Which of the following is a solution to the quadratic equation 2x2−5x=6 ? Assume that the solution has been rounded to the nearest hundredth, if applicable.(1 point) Responses x=1.03 x equals 1.03 x=0.89 x equals 0.89 x=−0.89 x equals negative 0.89 x=−1.03
To find the solutions to the quadratic equation 2x^2 - 5x = 6, we can rearrange the equation to form:
2x^2 - 5x - 6 = 0
Next, we can solve this equation using factoring, completing the square, or using the quadratic formula. For simplicity, let's use the quadratic formula, which states that for an equation of the form ax^2 + bx + c = 0, the solutions can be found using the formula:
x = (-b ± √(b^2 - 4ac)) / (2a)
In this case, a = 2, b = -5, and c = -6. Substituting these values into the quadratic formula, we get:
x = (-(-5) ± √((-5)^2 - 4(2)(-6))) / (2(2))
Simplifying further:
x = (5 ± √(25 + 48)) / 4
x = (5 ± √73) / 4
Rounding these values to the nearest hundredth:
x = (5 + √73) / 4 ≈ 1.03
x = (5 - √73) / 4 ≈ -0.89
Therefore, the solutions to the quadratic equation 2x^2 - 5x = 6 are approximately x = 1.03 and x = -0.89.
To find the solutions to the quadratic equation 2x^2 - 5x = 6, we need to set the equation equal to zero and solve for x.
Step 1: Rearrange the equation to bring all terms to one side:
2x^2 - 5x - 6 = 0
Step 2: Factor the quadratic equation, if possible.
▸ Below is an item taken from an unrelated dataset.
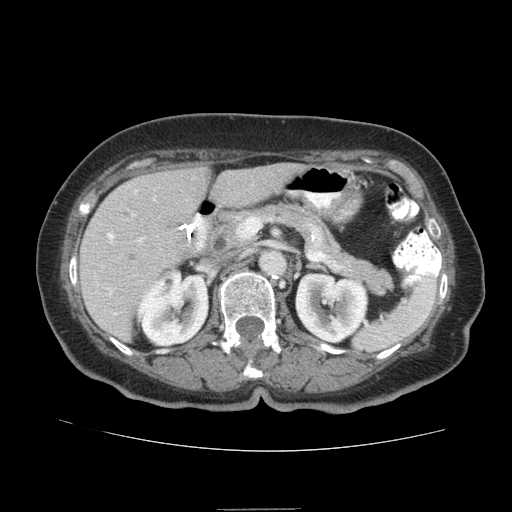
Contrast-enhanced abdominal CT (liver protocol), one axial slice. Slice 39 of 95 in the series (ordered by position). 140 kVp. Soft-tissue window (W 400 / L 40 HU). 2.5 mm slice thickness. 512 × 512 image matrix, field of view 360 × 360 mm. From the clinical record (not read from this slice): diagnosis: hepatocellular carcinoma (patient treated with transarterial chemoembolisation; whether this scan precedes or follows treatment is not stated here); TNM stage (as recorded): Stage-IVA; Child-Pugh class: B.
Outlined on this slice (semi-automatic segmentation, software-assisted and operator-edited):
- liver parenchyma outside the tumour (the mass and vessels are separate outlines, so this box may not span the whole liver): box from (x=80, y=162) to (x=302, y=340) px
- portal vein: (x=107, y=224)–(x=205, y=315)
In this case, the equation cannot be factored easily.
Step 3: Use the quadratic formula to find the solutions:
The quadratic formula is given by: x = (-b ± √(b^2 - 4ac)) / (2a)
For our equation, a = 2, b = -5, and c = -6. Plugging these values into the quadratic formula, we get:
x = (-(-5) ± √((-5)^2 - 4 * 2 * (-6))) / (2 * 2)
x = (5 ± √(25 + 48)) / 4
x = (5 ± √73) / 4
Step 4: Evaluate the solutions to the quadratic equation:
Now we can calculate the values of x by rounding to the nearest hundredth.
x ≈ (5 + √73) / 4 ≈ 1.03
x ≈ (5 - √73) / 4 ≈ -1.03
So, the correct solutions, rounded to the nearest hundredth, are:
x ≈ 1.03 and x ≈ -1.03
Out of the given choices, the correct answer is x = 1.03.
To find the solution to the quadratic equation 2x^2 - 5x = 6, we can rearrange it in standard form as follows: 2x^2 - 5x - 6 = 0.
Now, we can use the quadratic formula to solve for x:
x = (-b ± √(b^2 - 4ac)) / 2a
In this equation, a = 2, b = -5, and c = -6.
Plugging these values into the quadratic formula, we have:
x = (-(-5) ± √((-5)^2 - 4(2)(-6)) / (2(2))
= (5 ± √(25 + 48)) / 4
= (5 ± √73) / 4
Rounding these solutions to the nearest hundredth, we have:
x ≈ 1.03 and x ≈ -1.03
So, the correct solutions to the quadratic equation are x = 1.03 and x = -1.03.